Discussion Intel Meteor, Arrow, Lunar & Panther Lakes Discussion Threads

Tigerick · Aug 22, 2022

As Hot Chips 34 starting this week, Intel will unveil technical information of upcoming Meteor Lake (MTL) and Arrow Lake (ARL), new generation platform after Raptor Lake. Both MTL and ARL represent new direction which Intel will move to multiple chiplets and combine as one SoC platform.

MTL also represents new compute tile that based on Intel 4 process which is based on EUV lithography, a first from Intel. Intel expects to ship MTL mobile SoC in 2023.

ARL will come after MTL so Intel should be shipping it in 2024, that is what Intel roadmap is telling us. ARL compute tile will be manufactured by Intel 20A process, a first from Intel to use GAA transistors called RibbonFET.

Comparison of upcoming Intel's U-series CPU: Core Ultra 100U, Lunar Lake and Panther Lake

Model	Code-Name	Date	TDP	Node	Tiles	Main Tile	CPU	LP E-Core	LLC	GPU	Xe-cores
Core Ultra 100U	Meteor Lake	Q4 2023	15 - 57 W	Intel 4 + N5 + N6	4	tCPU	2P + 8E	2	12 MB	Intel Graphics	4
?	Lunar Lake	Q4 2024	17 - 30 W	N3B + N6	2	CPU + GPU & IMC	4P + 4E	0	8 MB	Arc	8
?	Panther Lake	Q1 2026 ?	?	Intel 18A + N3E	3	CPU + MC	4P + 8E	4	?	Arc	12

Comparison of die size of Each Tile of Meteor Lake, Arrow Lake, Lunar Lake and Panther Lake

	Meteor Lake	Arrow Lake (20A)	Arrow Lake (N3B)	Arrow Lake Refresh (N3B)	Lunar Lake	Panther Lake
Platform	Mobile H/U Only	Desktop Only	Desktop & Mobile H&HX	Desktop Only	Mobile U Only	Mobile H
Process Node	Intel 4	Intel 20A	TSMC N3B	TSMC N3B	TSMC N3B	Intel 18A
Date	Q4 2023	Q1 2025 ?	Desktop-Q4-2024 H&HX-Q1-2025	Q4 2025 ?	Q4 2024	Q1 2026 ?
Full Die	6P + 8P	6P + 8E ?	8P + 16E	8P + 32E	4P + 4E	4P + 8E
LLC	24 MB	24 MB ?	36 MB ?	?	8 MB	?
tCPU	66.48
tGPU	44.45
SoC	96.77
IOE	44.45
Total	252.15

Intel Core Ultra 100 - Meteor Lake

As mentioned by Tomshardware, TSMC will manufacture the I/O, SoC, and GPU tiles. That means Intel will manufacture only the CPU and Foveros tiles. (Notably, Intel calls the I/O tile an 'I/O Expander,' hence the IOE moniker.)

eek2121 · Dec 30, 2023

SiliconFly said:
x86-64 apps on ARM require virtualization. Not exactly an ideal situation as the user experience suffers. But we can get most of the apps to working to a certain level but requires patience. Not just MS, but top software companies should start coming out with native ARM apps. Native is still the best.
++++
THE PROBLEM: Continue the Intel chip roadmap thread above, starting right after its last line.

DATA SUPPLIED:
++++
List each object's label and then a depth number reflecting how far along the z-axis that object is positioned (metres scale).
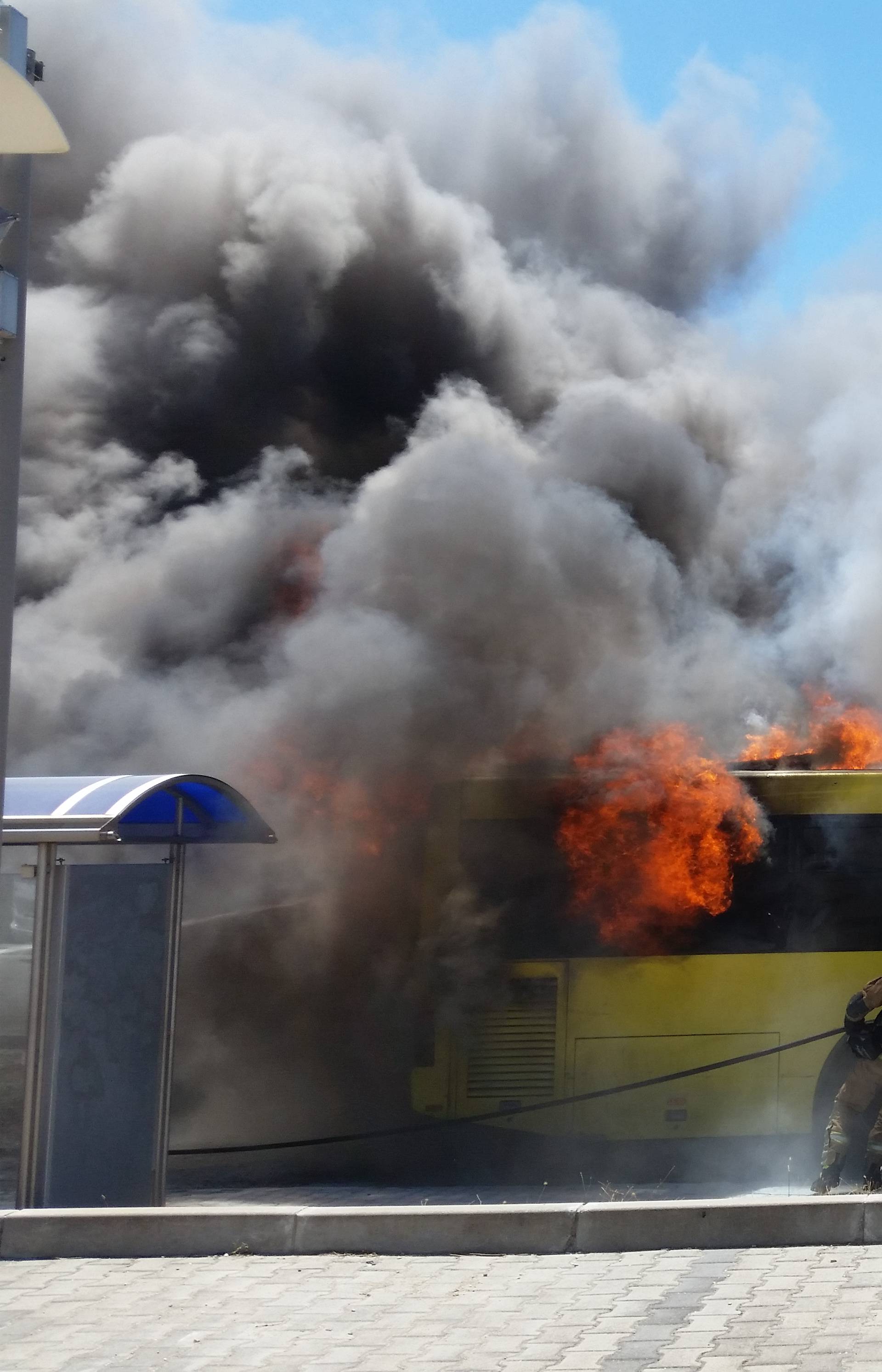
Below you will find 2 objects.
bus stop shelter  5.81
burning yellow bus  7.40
++++
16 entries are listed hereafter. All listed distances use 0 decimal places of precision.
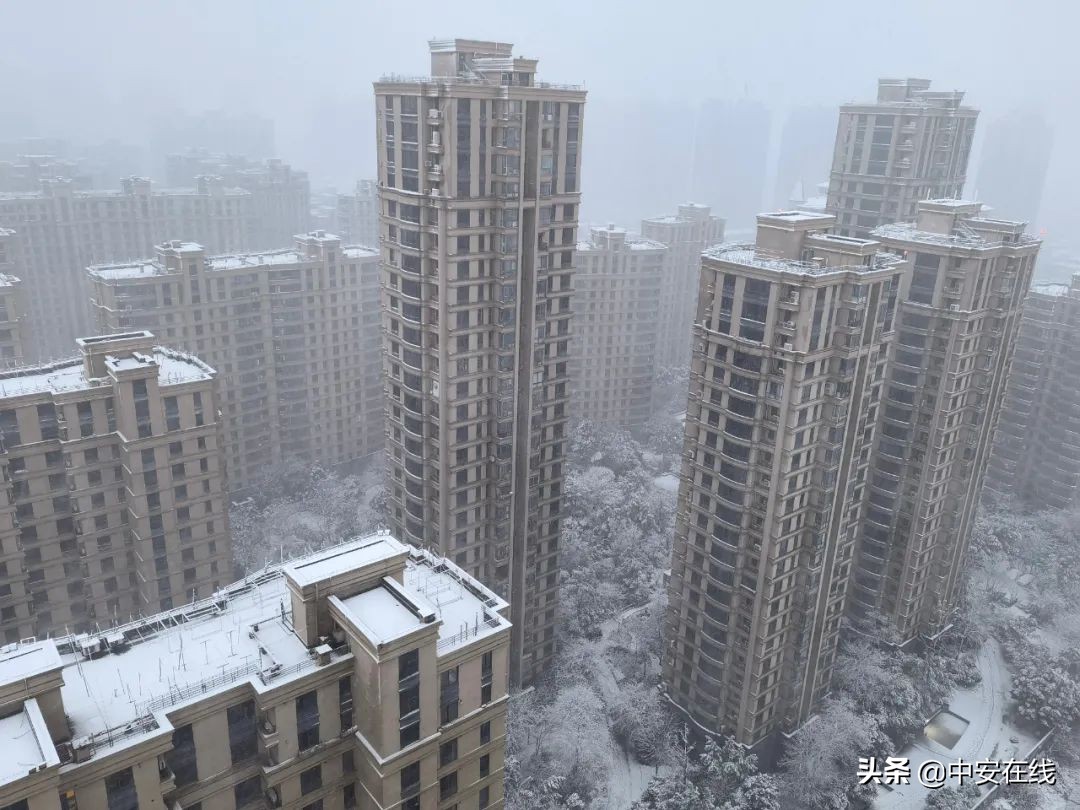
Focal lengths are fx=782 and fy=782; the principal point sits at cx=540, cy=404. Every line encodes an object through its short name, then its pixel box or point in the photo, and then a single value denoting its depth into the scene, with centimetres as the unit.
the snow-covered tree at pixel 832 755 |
++++
ANSWER BOX:
Emulation, not virtualization. Important difference. The entirety of both x86 and x86-64 instruction sets have to be emulated. Virtualization runs most non-privileged instructions natively and thus can execute code at near native speed.

You are looking at a good 30-50% performance hit for emulated applications.

TESKATLIPOKA said:
MTL is a massive battery life win? It clearly depends on laptop, Acer Swift Go 14 SFG14-72 ended up much worse in comparison despite having the same CPU.
On the other hand, MSI did a great job in selecting power efficient components and putting the biggest battery possible inside.

BTW, this was in what you posted.
View attachment 91196
Raptor Lake U managed 954 minutes with only a 68W battery, If I normalized It to 99.9W then It should manage 1401 minutes.
Not really apples to apples comparison for both CPU and laptop, but I wanted to show that It's not really depended on CPU, because they are very efficient light loads, but more on the rest of components(SSD, RAM, display).

A few here have mentioned a microcode update which improves performance (I haven’t looked into it). Not every vendor apparently has implemented this. I would check back sometime in January. At least some benchmarks at various reviewers should be updated.

eek2121 · Dec 30, 2023

coercitiv said:
A single thread that can be perfectly sliced by RU can be sliced perfectly by the programmer or the compiler as well. You asked for the ideal situation, that's what happens when things are pushed to the limit.

RU has been around in various forms for many years and nobody has been able to make it work. I will be surprised if Intel does.

SiliconFly · Dec 31, 2023

eek2121 said:
RU has been around in various forms for many years and nobody has been able to make it work. I will be surprised if Intel does.

Totally agree. Thats what I was thinking too. Getting RU to work is very far-fetched. And the only person who's spoken about RU is MLID (similar articles were based on his leak). So, makes me think, is the leak even legit? Looks like a dud.

SiliconFly · Dec 31, 2023

coercitiv said:
A single thread that can be perfectly sliced by RU can be sliced perfectly by the programmer or the compiler as well. You asked for the ideal situation, that's what happens when things are pushed to the limit.

Programmers? Compilers? i thought we were talking about runtime code execution by the CPU. Not writing & compiling them.

TESKATLIPOKA · Dec 31, 2023

mikk said:
Cinebench scores from a Thinkpad Carbon: https://www.bilibili.com/video/BV1PQ4y1J7K9/?spm_id_from=333.337.search-card.all.click

Sustained power around 30W and PL2 55W (6:45).

Those scores don't look like they are for sustained 30W.
Both CB R15 and R23 is practically the same as MSI Prestige, which uses the same CPU and has 110W PL2 and 44W PL1.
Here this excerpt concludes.